▶ Problem set:
[1] Reproduce verbatim the passage of the article on the President's salary increase, starting at "Our sister newspaper, Weekend" and ending at "to economic challenges.".
[2] Rewrite the entries starting at the first line of the recorded data and ending at the line containing "เรียงตามวันที่เขียน --ใหม่มาก่อน", replacing "Project 14" with "Project 21" and leaving everything else unchanged. Give only those lines, and leave out any pictures.

▶ Text provided:

Our sister newspaper, Weekend Nation, disclosed on Saturday that government increased the salaries of the President and Vice-President by 80 percent only for the Office of the President and Cabinet (OPC) to announce later that the increases, initially effective October 1 2014, had been put on hold due to economic challenges.

Faulted for being reactionary: Mutharika
Faulted for being reactionary: Mutharika

But political analyst Henry Chingaipe on Monday dismissed suggestions that the decision to put on hold the pay hike has anything to do with the country’s economic situation.

He said: “When the President’s salary was being increased, the economic situation was already bad. It is the reaction from the public that has forced him [the President] to change the decision.”

Chingaipe noted that in the wake of current strikes and threats to strike for better wages from sections of the public service, it was an ill-timed decision for the President to increase his salary.

Added Chingaipe: “By raising the salary, wait for public reaction and then hold [the hike] later shows lack of policy credibility. Again, government wants to play politics because it wants to show that it listens to public outcries. That is not good.”

However, Chingaipe noted that the mere intention to increase the President’s salary shows that there is need for a general increase of salaries across the board.

Another analyst, Boniface Dulani, agreed with Chingaipe that public outcry forced the President to defer his salary increase.

Chingaipe: Decisions show lack of credibility
Chingaipe: Decisions show lack of credibility

“It [the decision] bordered on moral credibility, especially at a time when the Judiciary, support staff at the University of Malawi and others are demanding higher pay. While government says it has no money, raising the President’s salary would have put into doubt that claim [that there is no money],” he said.

Judiciary support staff are in week five of their strike that has paralysed the country’s justice delivery system. University of Malawi (Unima) support staff are also on strike to pressure government to increase their salaries.

[Recorded Data]
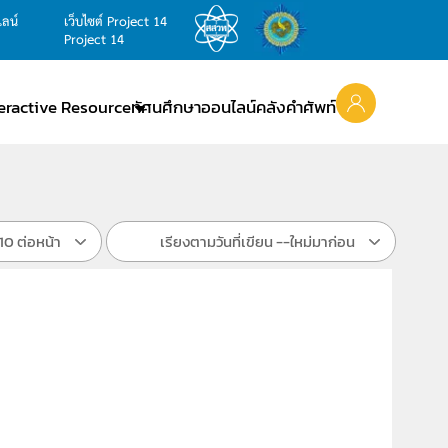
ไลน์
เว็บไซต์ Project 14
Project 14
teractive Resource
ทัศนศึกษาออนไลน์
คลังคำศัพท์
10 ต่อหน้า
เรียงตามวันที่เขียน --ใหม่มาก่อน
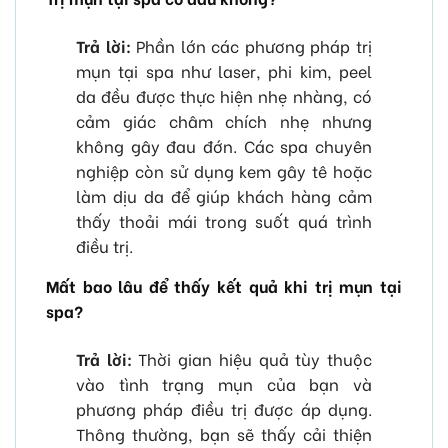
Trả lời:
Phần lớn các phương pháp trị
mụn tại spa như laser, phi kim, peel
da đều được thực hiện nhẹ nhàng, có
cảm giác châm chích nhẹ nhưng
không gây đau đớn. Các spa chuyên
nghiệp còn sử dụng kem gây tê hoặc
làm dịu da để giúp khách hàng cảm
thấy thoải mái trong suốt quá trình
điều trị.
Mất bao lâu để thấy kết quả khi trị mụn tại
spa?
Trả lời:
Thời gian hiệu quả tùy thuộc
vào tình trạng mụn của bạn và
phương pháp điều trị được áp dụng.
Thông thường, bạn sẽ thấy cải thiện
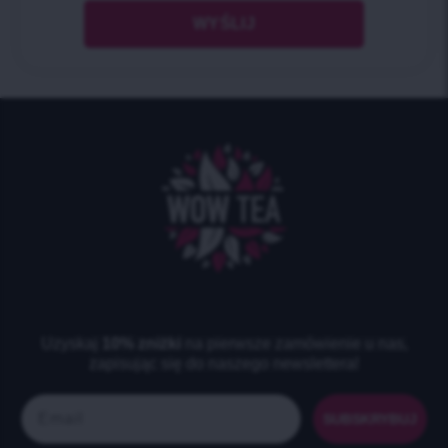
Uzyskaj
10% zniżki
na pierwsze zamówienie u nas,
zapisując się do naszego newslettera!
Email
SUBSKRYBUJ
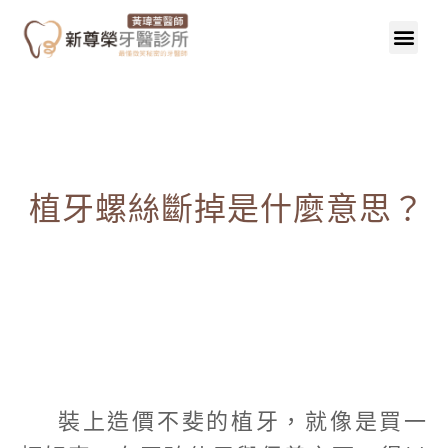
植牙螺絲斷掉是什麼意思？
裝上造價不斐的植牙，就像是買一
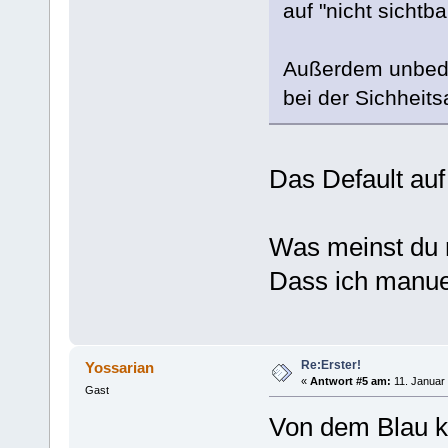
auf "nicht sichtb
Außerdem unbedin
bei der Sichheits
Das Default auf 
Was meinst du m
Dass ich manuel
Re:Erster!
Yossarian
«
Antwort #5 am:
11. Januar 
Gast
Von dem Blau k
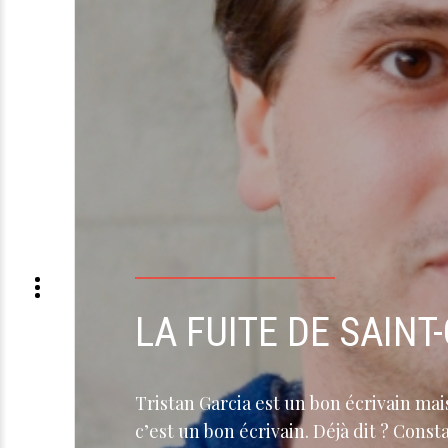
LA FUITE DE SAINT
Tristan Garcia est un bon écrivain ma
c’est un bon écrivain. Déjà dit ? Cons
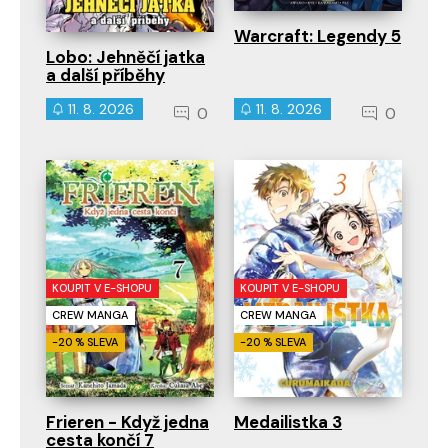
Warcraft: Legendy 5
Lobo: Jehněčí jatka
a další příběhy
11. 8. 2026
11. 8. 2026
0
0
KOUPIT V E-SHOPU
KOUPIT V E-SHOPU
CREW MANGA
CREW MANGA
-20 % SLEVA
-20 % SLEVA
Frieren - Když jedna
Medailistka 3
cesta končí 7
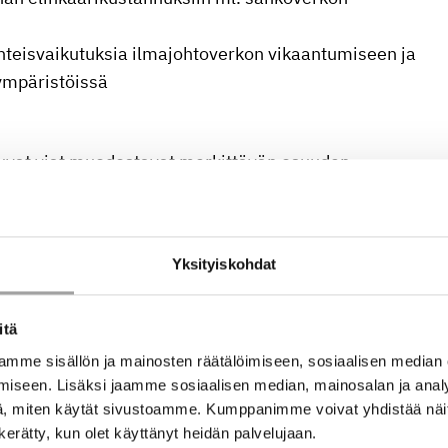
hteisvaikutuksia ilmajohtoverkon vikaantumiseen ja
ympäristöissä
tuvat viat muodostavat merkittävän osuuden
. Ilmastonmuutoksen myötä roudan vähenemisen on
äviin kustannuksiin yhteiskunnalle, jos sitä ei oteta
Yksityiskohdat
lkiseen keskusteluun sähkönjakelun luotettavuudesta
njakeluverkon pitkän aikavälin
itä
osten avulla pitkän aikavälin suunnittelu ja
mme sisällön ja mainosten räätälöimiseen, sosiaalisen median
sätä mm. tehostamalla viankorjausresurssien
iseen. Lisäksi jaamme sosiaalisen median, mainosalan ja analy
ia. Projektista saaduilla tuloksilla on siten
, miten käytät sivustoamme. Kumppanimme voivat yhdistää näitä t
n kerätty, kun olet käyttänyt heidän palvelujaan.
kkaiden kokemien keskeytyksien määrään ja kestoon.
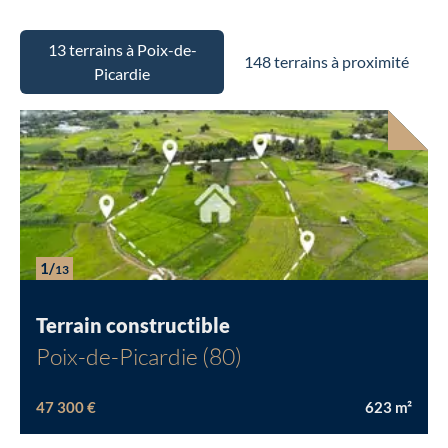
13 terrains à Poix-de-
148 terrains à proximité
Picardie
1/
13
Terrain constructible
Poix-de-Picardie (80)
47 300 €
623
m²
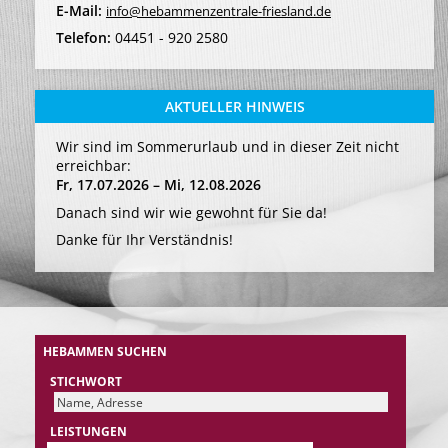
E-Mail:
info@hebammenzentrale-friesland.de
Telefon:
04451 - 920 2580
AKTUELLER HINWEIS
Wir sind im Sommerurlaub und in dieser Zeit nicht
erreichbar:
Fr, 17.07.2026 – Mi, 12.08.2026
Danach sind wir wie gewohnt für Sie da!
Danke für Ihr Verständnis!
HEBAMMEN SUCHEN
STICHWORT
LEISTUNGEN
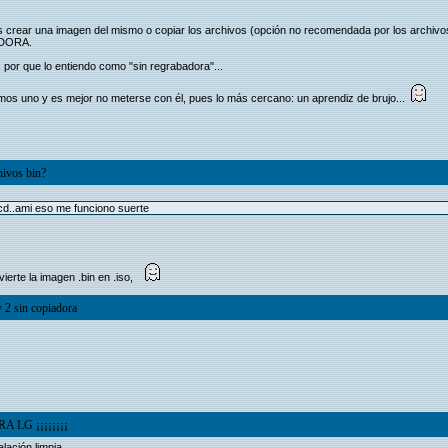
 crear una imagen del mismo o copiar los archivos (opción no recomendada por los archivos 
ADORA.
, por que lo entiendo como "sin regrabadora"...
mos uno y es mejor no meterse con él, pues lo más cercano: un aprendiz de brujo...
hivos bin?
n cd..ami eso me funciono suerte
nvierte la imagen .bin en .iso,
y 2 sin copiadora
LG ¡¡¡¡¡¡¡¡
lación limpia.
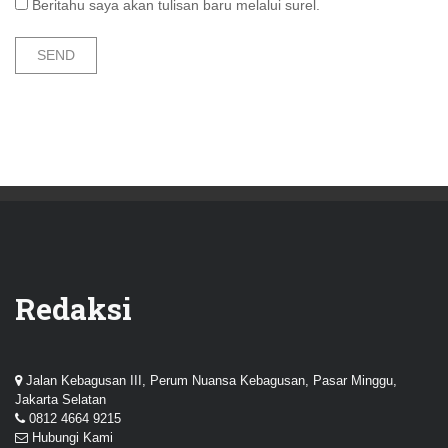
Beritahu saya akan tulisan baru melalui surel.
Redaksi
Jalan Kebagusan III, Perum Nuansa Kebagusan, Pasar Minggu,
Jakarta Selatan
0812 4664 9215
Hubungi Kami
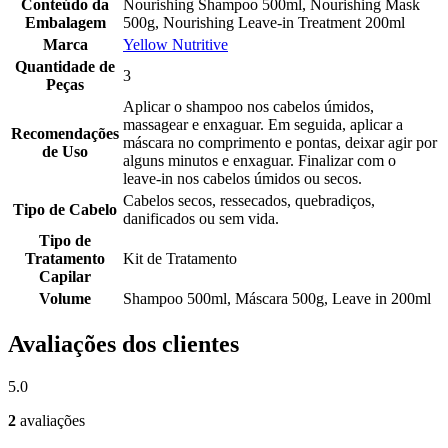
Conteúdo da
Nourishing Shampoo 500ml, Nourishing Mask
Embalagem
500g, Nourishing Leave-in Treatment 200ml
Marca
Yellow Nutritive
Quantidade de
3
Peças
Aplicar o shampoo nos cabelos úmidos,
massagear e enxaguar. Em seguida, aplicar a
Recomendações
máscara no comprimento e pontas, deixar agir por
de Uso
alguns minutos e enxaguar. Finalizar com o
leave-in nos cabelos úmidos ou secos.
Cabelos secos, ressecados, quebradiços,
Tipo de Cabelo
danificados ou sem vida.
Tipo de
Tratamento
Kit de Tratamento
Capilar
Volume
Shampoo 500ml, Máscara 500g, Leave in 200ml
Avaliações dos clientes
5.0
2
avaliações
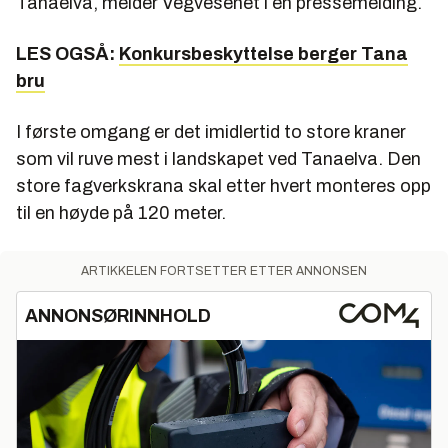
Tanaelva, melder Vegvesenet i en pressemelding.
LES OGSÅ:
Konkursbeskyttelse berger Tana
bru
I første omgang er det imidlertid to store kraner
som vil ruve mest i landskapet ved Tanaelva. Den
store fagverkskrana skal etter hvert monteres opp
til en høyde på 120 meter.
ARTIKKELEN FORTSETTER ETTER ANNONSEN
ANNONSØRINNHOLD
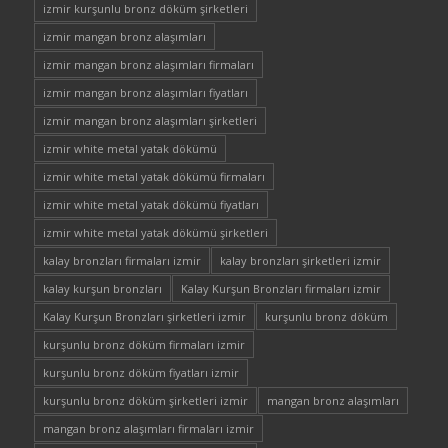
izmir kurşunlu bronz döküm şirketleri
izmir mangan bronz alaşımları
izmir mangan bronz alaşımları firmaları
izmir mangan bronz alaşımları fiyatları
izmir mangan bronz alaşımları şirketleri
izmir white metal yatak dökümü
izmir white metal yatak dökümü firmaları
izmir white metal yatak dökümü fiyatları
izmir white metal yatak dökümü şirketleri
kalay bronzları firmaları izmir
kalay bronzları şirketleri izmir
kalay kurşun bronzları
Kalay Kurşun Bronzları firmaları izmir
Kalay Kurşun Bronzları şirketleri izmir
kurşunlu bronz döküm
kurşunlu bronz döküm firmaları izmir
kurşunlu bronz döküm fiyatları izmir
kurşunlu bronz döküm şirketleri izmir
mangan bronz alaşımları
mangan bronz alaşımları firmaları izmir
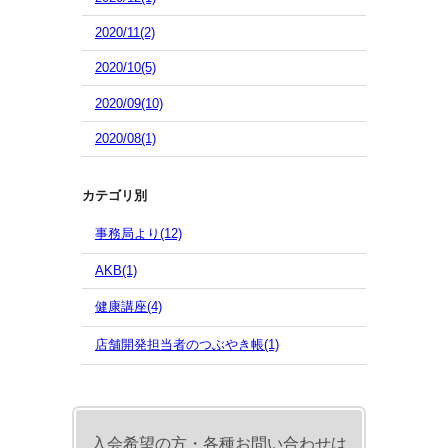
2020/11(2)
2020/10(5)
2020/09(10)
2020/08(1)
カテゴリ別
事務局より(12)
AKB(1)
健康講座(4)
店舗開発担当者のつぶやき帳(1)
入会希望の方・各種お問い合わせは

▶ Answers:
[1]
Our sister newspaper, Weekend Nation, disclosed on Saturday that government increased the salaries of the President and Vice-President by 80 percent only for the Office of the President and Cabinet (OPC) to announce later that the increases, initially effective October 1 2014, had been put on hold due to economic challenges.

[2]
ไลน์
เว็บไซต์ Project 21
Project 21
teractive Resource
ทัศนศึกษาออนไลน์
คลังคำศัพท์
10 ต่อหน้า
เรียงตามวันที่เขียน --ใหม่มาก่อน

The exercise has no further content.